IT'S NEVER OVER, JEFF BUCKLEY

Un film de Amy Berg

Quelques heures avec une étoile filante

Synopsis du film

Apparu sur la scène musicale en 1994, avec le désormais mythique album Grace, Jeff Buckley s’est éteint brutalement quelques années plus tard au sommet de sa gloire. De cette carrière, le public a retenu un musicien et chanteur hors pair, un poète, une bête de scène, une belle gueule aussi. Mais est-ce vraiment si simple de le faire rentrer dans une de ces cases ? Amy Berg s’emploie à nous raconter son histoire intime et sa trajectoire, via les voix de celles et ceux qui l’ont accompagné depuis le début…

Critique du film IT'S NEVER OVER, JEFF BUCKLEY

Classé par le magazine Rolling Stones 147e meilleur album rock de tous les temps (sur 500), “Grace”, sorti en août 1994, a plongé le monde de la musique (artistes comme fans) en état de grâce et c’est peu de le dire. C’est un album à l’orchestration complexe, à la poésie franche, porté par la voix de Jeff Buckley, capable de chanter sur 4 à 5 octaves (généralement la voix en couvre deux). Mais derrière le score et la technique, il y a avant tout une histoire de vie, et cette dernière nous est racontée par celles et ceux qui ont le mieux connu Jeff Buckley. Sa mère, les 2 compagnes qui ont traversé sa vie avant et pendant le succès, et ses amis et musiciens. C’est aussi et surtout Jeff Buckley lui-même qui se raconte, grâce à un travail d’archives incroyable, où l’on retrouve des morceaux d'interviews et des messages laissés sur les répondeurs de ses proches.
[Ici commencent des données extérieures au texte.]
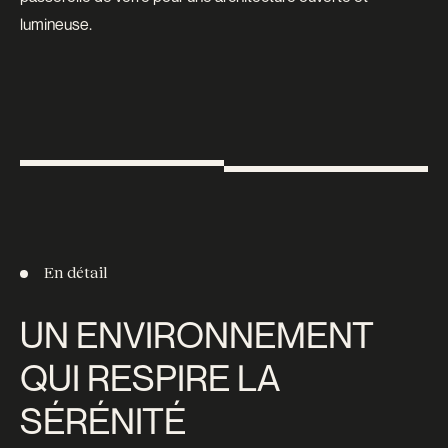
lumineuse.
En détail
UN ENVIRONNEMENT
QUI RESPIRE LA
SÉRÉNITÉ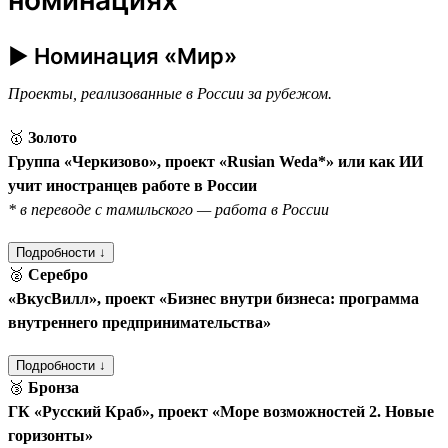
► Номинация «Мир»
Проекты, реализованные в России за рубежом.
🥇
Золото
Группа «Черкизово», проект «Rusian Weda*» или как ИИ
учит иностранцев работе в России
* в переводе с тамильского — работа в России
Подробности ↓
🥈
Серебро
«ВкусВилл», проект «Бизнес внутри бизнеса: программа
внутреннего предпринимательства»
Подробности ↓
🥉
Бронза
ГК «Русский Краб», проект «Море возможностей 2. Новые
горизонты»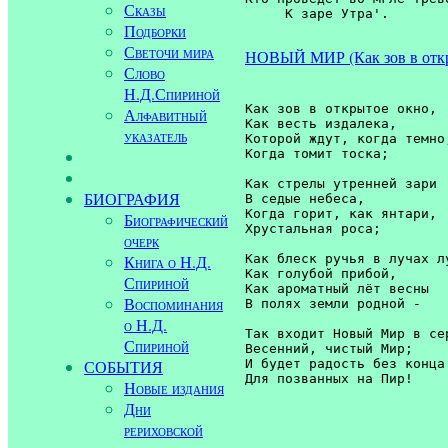
Сказы
     К заре Утра'. 
Подборки
Светочи мира
НОВЫЙ МИР (Как зов в отк
Слово
Н.Д.Спириной
Как зов в открытое окно, 

Алфавитный
Как весть издалека, 

указатель
Которой ждут, когда темно,
Когда томит тоска; 

Как стрелы утренней зари 

БИОГРАФИЯ
В седые небеса, 

Когда горит, как янтари, 

Биографический
Хрустальная роса;

очерк
Как блеск ручья в лучах лу
Книга о Н.Д.
Как голубой прибой, 

Спириной
Как ароматный лёт весны 

Воспоминания
В полях земли родной - 

о Н.Д.
Так входит Новый Мир в сер
Спириной
Весенний, чистый Мир; 

И будет радость без конца 
СОБЫТИЯ
Для позванных на Пир!

Новые издания
Дни
рериховской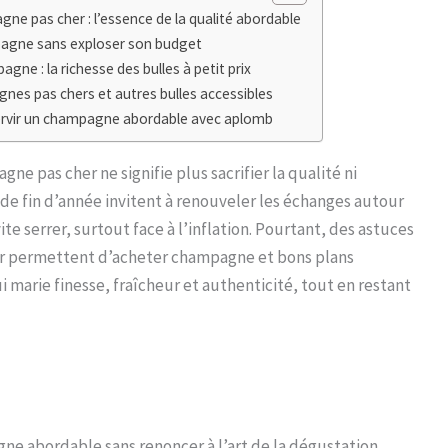
e pas cher : l’essence de la qualité abordable
agne sans exploser son budget
gne : la richesse des bulles à petit prix
es pas chers et autres bulles accessibles
servir un champagne abordable avec aplomb
ne pas cher ne signifie plus sacrifier la qualité ni
 de fin d’année invitent à renouveler les échanges autour
e serrer, surtout face à l’inflation. Pourtant, des astuces
ir permettent d’acheter champagne et bons plans
 marie finesse, fraîcheur et authenticité, tout en restant
 abordable sans renoncer à l’art de la dégustation,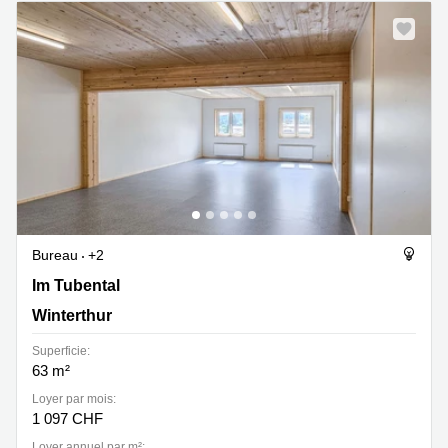
Bureau
+2
Im Tubental 4, Winterthur
Im Tubental
Winterthur
Superficie:
63 m²
Loyer par mois:
1 097 CHF
Loyer annuel par m²: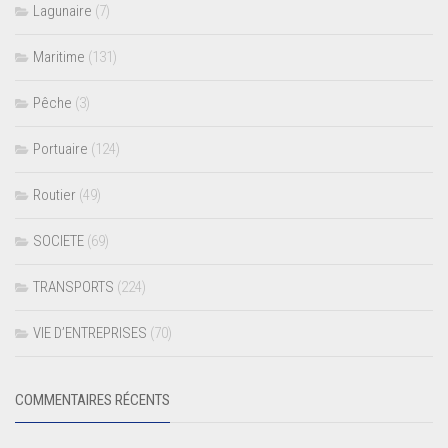
Lagunaire
(7)
Maritime
(131)
Pêche
(3)
Portuaire
(124)
Routier
(49)
SOCIETE
(69)
TRANSPORTS
(224)
VIE D’ENTREPRISES
(70)
COMMENTAIRES RÉCENTS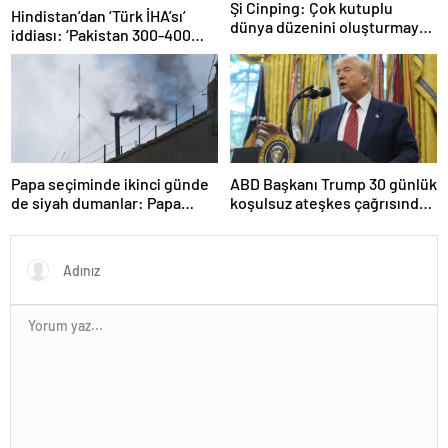
Şi Cinping: Çok kutuplu
Hindistan’dan ‘Türk İHA’sı’
dünya düzenini oluşturmaya
iddiası: ‘Pakistan 300-400
hazırız
tanesi ile 36 noktaya sızdı’
Papa seçiminde ikinci günde
ABD Başkanı Trump 30 günlük
de siyah dumanlar: Papa
koşulsuz ateşkes çağrısında
üçüncü turda da seçilemedi
bulundu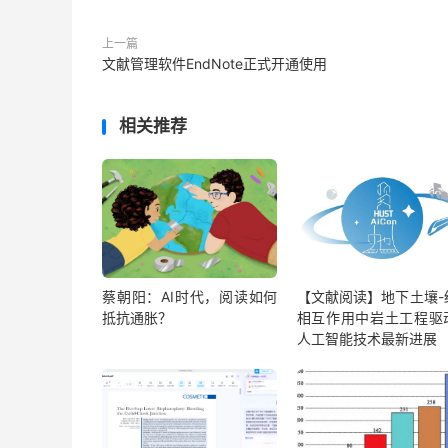
上一篇
文献管理软件EndNote正式开通使用
相关推荐
蔡朝阳：AI时代，阅读如何
【文献阅读】地下土壤-
抵抗通胀？
相互作用中岩土工程驱
人工智能技术最新进展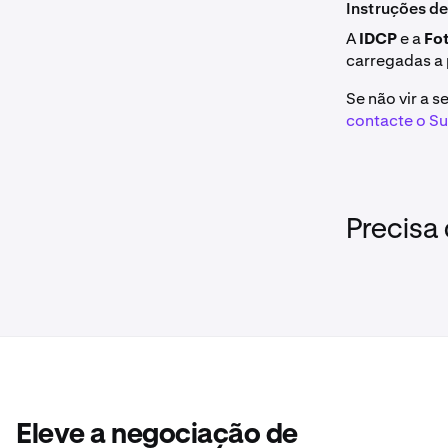
Instruções d
A
IDCP
e a
Fo
carregadas a 
Se não vir a 
contacte o S
Precisa
Eleve a negociação de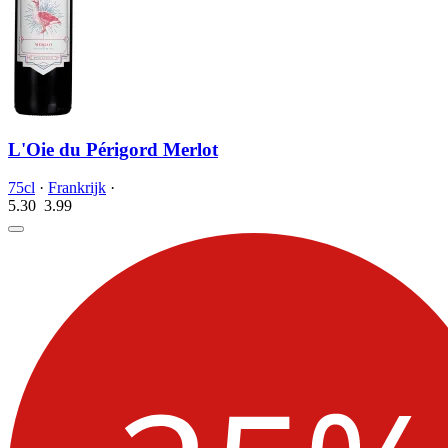
L'Oie du Périgord Merlot
75cl
·
Frankrijk
·
5.30
3.
99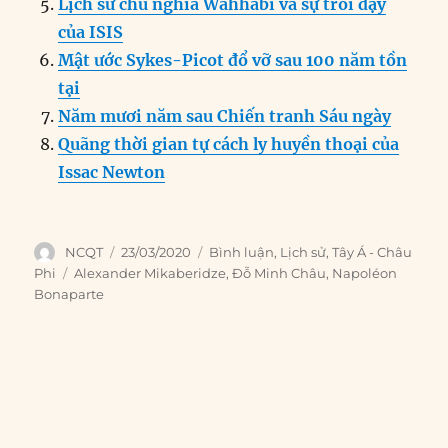
Lịch sử chủ nghĩa Wahhabi và sự trỗi dậy
của ISIS
Mật ước Sykes-Picot đổ vỡ sau 100 năm tồn
tại
Năm mươi năm sau Chiến tranh Sáu ngày
Quãng thời gian tự cách ly huyền thoại của
Issac Newton
Author
Posted
Categories
NCQT
23/03/2020
Bình luận
,
Lịch sử
,
Tây Á - Châu
on
Tags
Phi
Alexander Mikaberidze
,
Đỗ Minh Châu
,
Napoléon
Bonaparte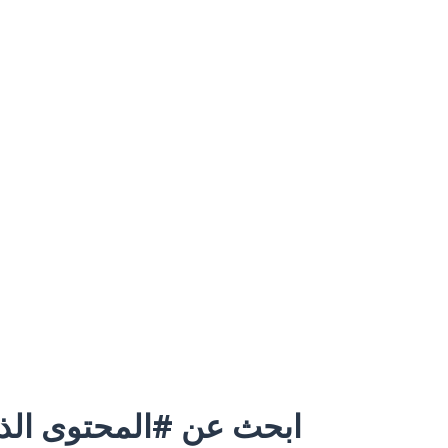
ابحث عن #المحتوى الذي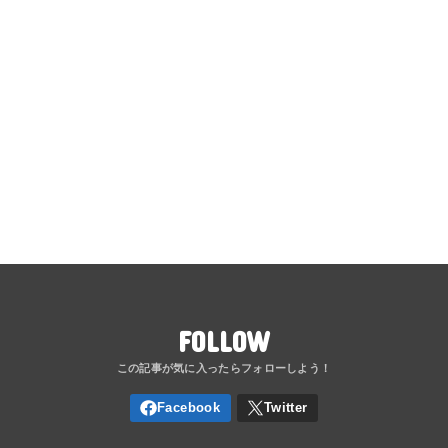
FOLLOW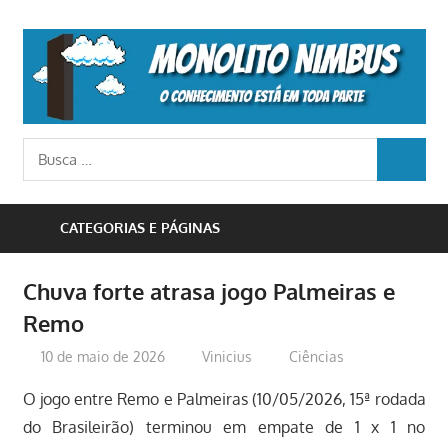
Skip
to
M
content
N
o
Busca
conhecimento
BUSCA
para:
está
em
CATEGORIAS E PÁGINAS
toda
parte
Chuva forte atrasa jogo Palmeiras e
Remo
10 de maio de 2026
Vinicius
Ciências
O jogo entre Remo e Palmeiras (10/05/2026, 15ª rodada
do Brasileirão) terminou em empate de 1 x 1 no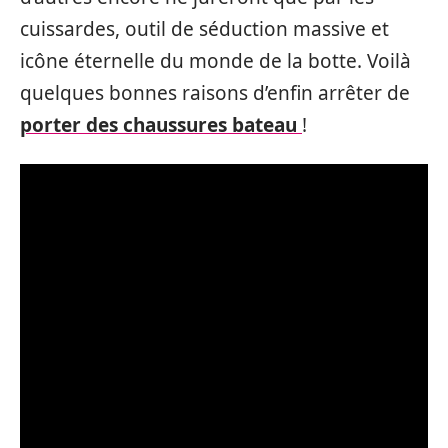
cuissardes, outil de séduction massive et
icône éternelle du monde de la botte. Voilà
quelques bonnes raisons d’enfin arrêter de
porter des chaussures bateau
!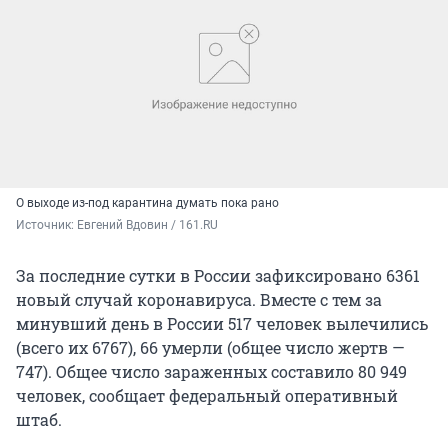
О выходе из-под карантина думать пока рано
Источник: 
Евгений Вдовин / 161.RU
За последние сутки в России зафиксировано 6361
новый случай коронавируса. Вместе с тем за
минувший день в России 517 человек вылечились
(всего их 6767), 66 умерли (общее число жертв —
747). Общее число зараженных составило 80 949
человек, сообщает федеральный оперативный
штаб.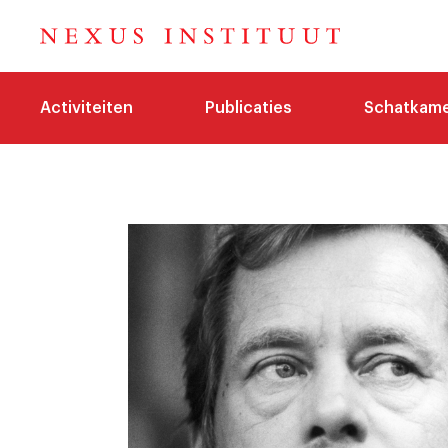
Activiteiten
Publicaties
Schatkam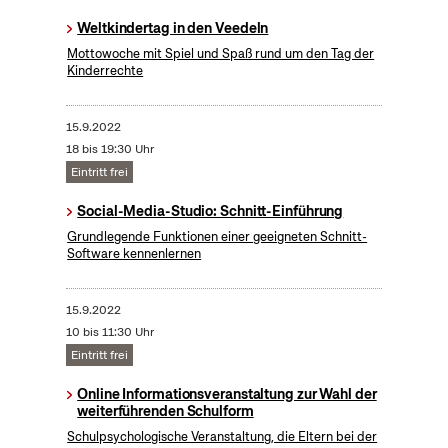
Weltkindertag in den Veedeln
Mottowoche mit Spiel und Spaß rund um den Tag der
Kinderrechte
15.9.2022
18 bis 19:30 Uhr
Eintritt frei
Social-Media-Studio: Schnitt-Einführung
Grundlegende Funktionen einer geeigneten Schnitt-
Software kennenlernen
15.9.2022
10 bis 11:30 Uhr
Eintritt frei
Online Informationsveranstaltung zur Wahl der
weiterführenden Schulform
Schulpsychologische Veranstaltung, die Eltern bei der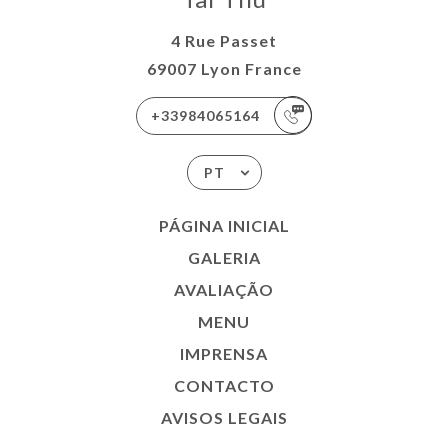
4 Rue Passet
69007 Lyon France
+33984065164
PT
PÁGINA INICIAL
GALERIA
AVALIAÇÃO
MENU
IMPRENSA
CONTACTO
AVISOS LEGAIS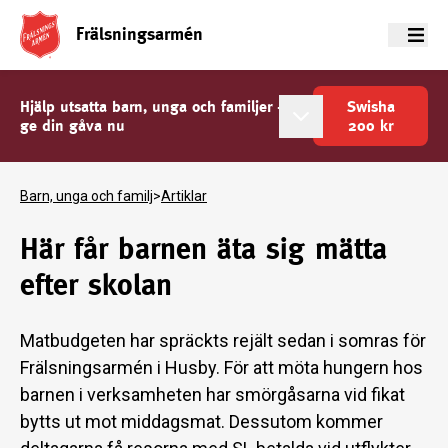
Frälsningsarmén
Meny
Hjälp utsatta barn, unga och familjer -
Swisha
ge din gåva nu
200
kr
Barn, unga och familj
>
Artiklar
Här får barnen äta sig mätta
efter skolan
Matbudgeten har spräckts rejält sedan i somras för
Frälsningsarmén i Husby. För att möta hungern hos
barnen i verksamheten har smörgåsarna vid fikat
bytts ut mot middagsmat. Dessutom kommer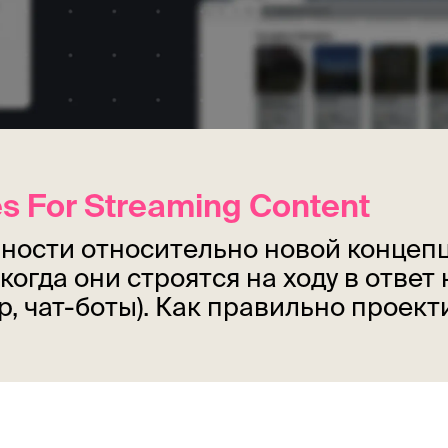
es For Streaming Content
нности относительно новой концеп
огда они строятся на ходу в ответ 
, чат-боты). Как правильно проект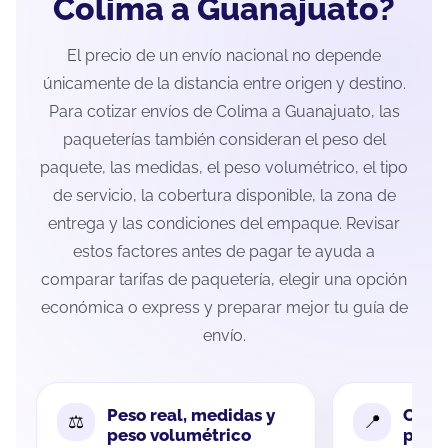
Colima a Guanajuato?
El precio de un envío nacional no depende
únicamente de la distancia entre origen y destino.
Para cotizar envíos de Colima a Guanajuato, las
paqueterías también consideran el peso del
paquete, las medidas, el peso volumétrico, el tipo
de servicio, la cobertura disponible, la zona de
entrega y las condiciones del empaque. Revisar
estos factores antes de pagar te ayuda a
comparar tarifas de paquetería, elegir una opción
económica o express y preparar mejor tu guía de
envío.
Peso real, medidas y
Cobe
peso volumétrico
paque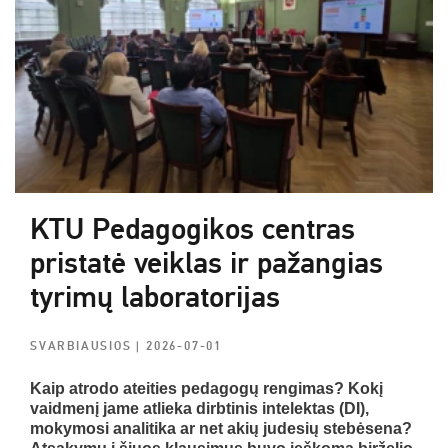
KTU Pedagogikos centras
pristatė veiklas ir pažangias
tyrimų laboratorijas
SVARBIAUSIOS
| 2026-07-01
Kaip atrodo ateities pedagogų rengimas? Kokį
vaidmenį jame atlieka dirbtinis intelektas (DI),
mokymosi analitika ar net akių judesių stebėsena?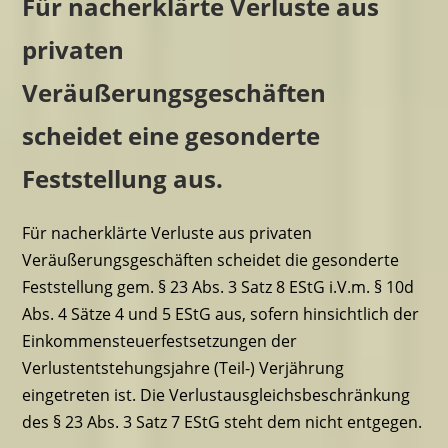
Für nacherklärte Verluste aus
privaten
Veräußerungsgeschäften
scheidet eine gesonderte
Feststellung aus.
Für nacherklärte Verluste aus privaten
Veräußerungsgeschäften scheidet die gesonderte
Feststellung gem. § 23 Abs. 3 Satz 8 EStG i.V.m. § 10d
Abs. 4 Sätze 4 und 5 EStG aus, sofern hinsichtlich der
Einkommensteuerfestsetzungen der
Verlustentstehungsjahre (Teil-) Verjährung
eingetreten ist. Die Verlustausgleichsbeschränkung
des § 23 Abs. 3 Satz 7 EStG steht dem nicht entgegen.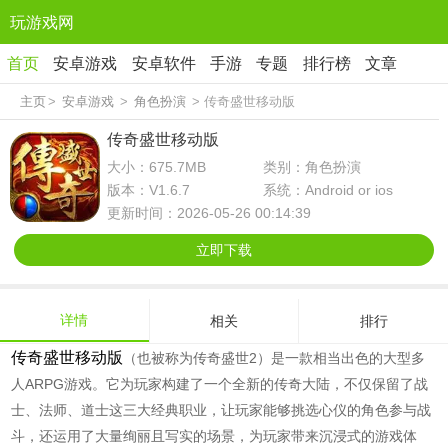
玩游戏网
首页
安卓游戏
安卓软件
手游
专题
排行榜
文章
主页
>
安卓游戏
>
角色扮演
> 传奇盛世移动版
传奇盛世移动版
大小：675.7MB
类别：角色扮演
版本：V1.6.7
系统：Android or ios
更新时间：2026-05-26 00:14:39
立即下载
详情
相关
排行
传奇盛世移动版
（也被称为传奇盛世2）是一款相当出色的大型多
人ARPG游戏。它为玩家构建了一个全新的传奇大陆，不仅保留了战
士、法师、道士这三大经典职业，让玩家能够挑选心仪的角色参与战
斗，还运用了大量绚丽且写实的场景，为玩家带来沉浸式的游戏体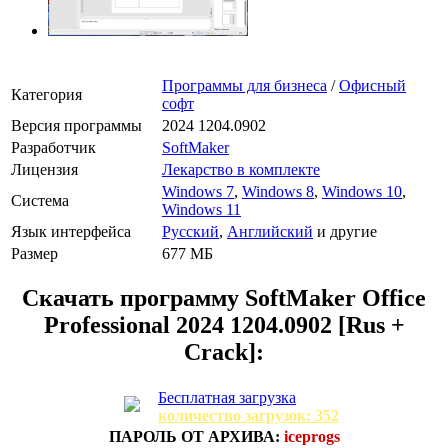
Программы для бизнеса
/
Офисный
Категория
софт
Версия программы
2024 1204.0902
Разработчик
SoftMaker
Лицензия
Лекарство в комплекте
Windows 7
,
Windows 8
,
Windows 10
,
Система
Windows 11
Язык интерфейса
Русский
,
Английский
и другие
Размер
677 МБ
Скачать программу
SoftMaker Office
Professional 2024 1204.0902 [Rus +
Crack]:
Бесплатная загрузка
количество загрузок: 352
ПАРОЛЬ ОТ АРХИВА:
iceprogs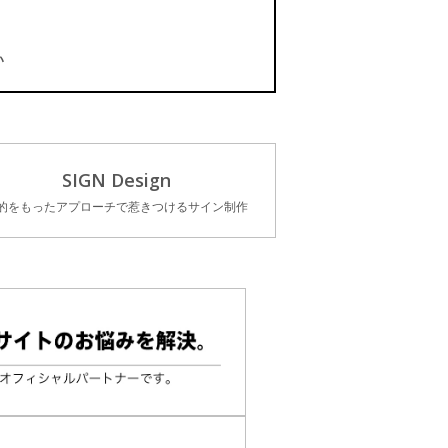
い
SIGN Design
的をもったアプローチで惹きつけるサイン制作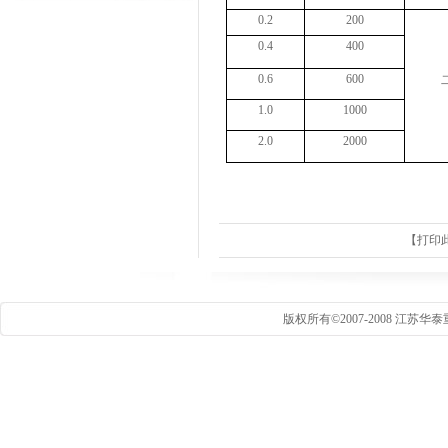
0.2
200
0.4
400
0.6
600
1.0
1000
2.0
2000
【
打印
版权所有©2007-2008 江苏华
La forme du documentaire alterne habilement entre des interviews face caméra, des images d'enfance, des vidéos de concerts et des citations et phrases issues des carnets de Jeff Buckley. Ses chansons viennent souligner le récit, et à la fin on ne sait plus si ce qui nous tire les larmes ce sont les notes de musiques, ou les trémolos dans les voix des proches qui évoquent des souvenirs, mais le tout reste étrangement lumineux. Ce qui est frappant c’est qu’on comprend assez vite que Jeff Buckley aurait probablement détesté cette attention autour de sa vie, et le documentaire reste pudique, tout en mettant en lumière la vie de cet artiste tiraillé entre la musique qu’il voulait écrire pour le monde et son désir de normalité. C’est un pan de l’histoire de la musique qui se déroule sous nos yeux, et c’est un de ces rares moments historiques où l’espace d’un instant on est soufflés par quelque chose qui paraît nouveau et familier à la fois. Jeff Buckley laisse un héritage riche avec un album qui prouve que la création n’a pas de limite, et qui continue d’inspirer des générations d'artistes, tout en faisant rêver ceux qui l’écoute.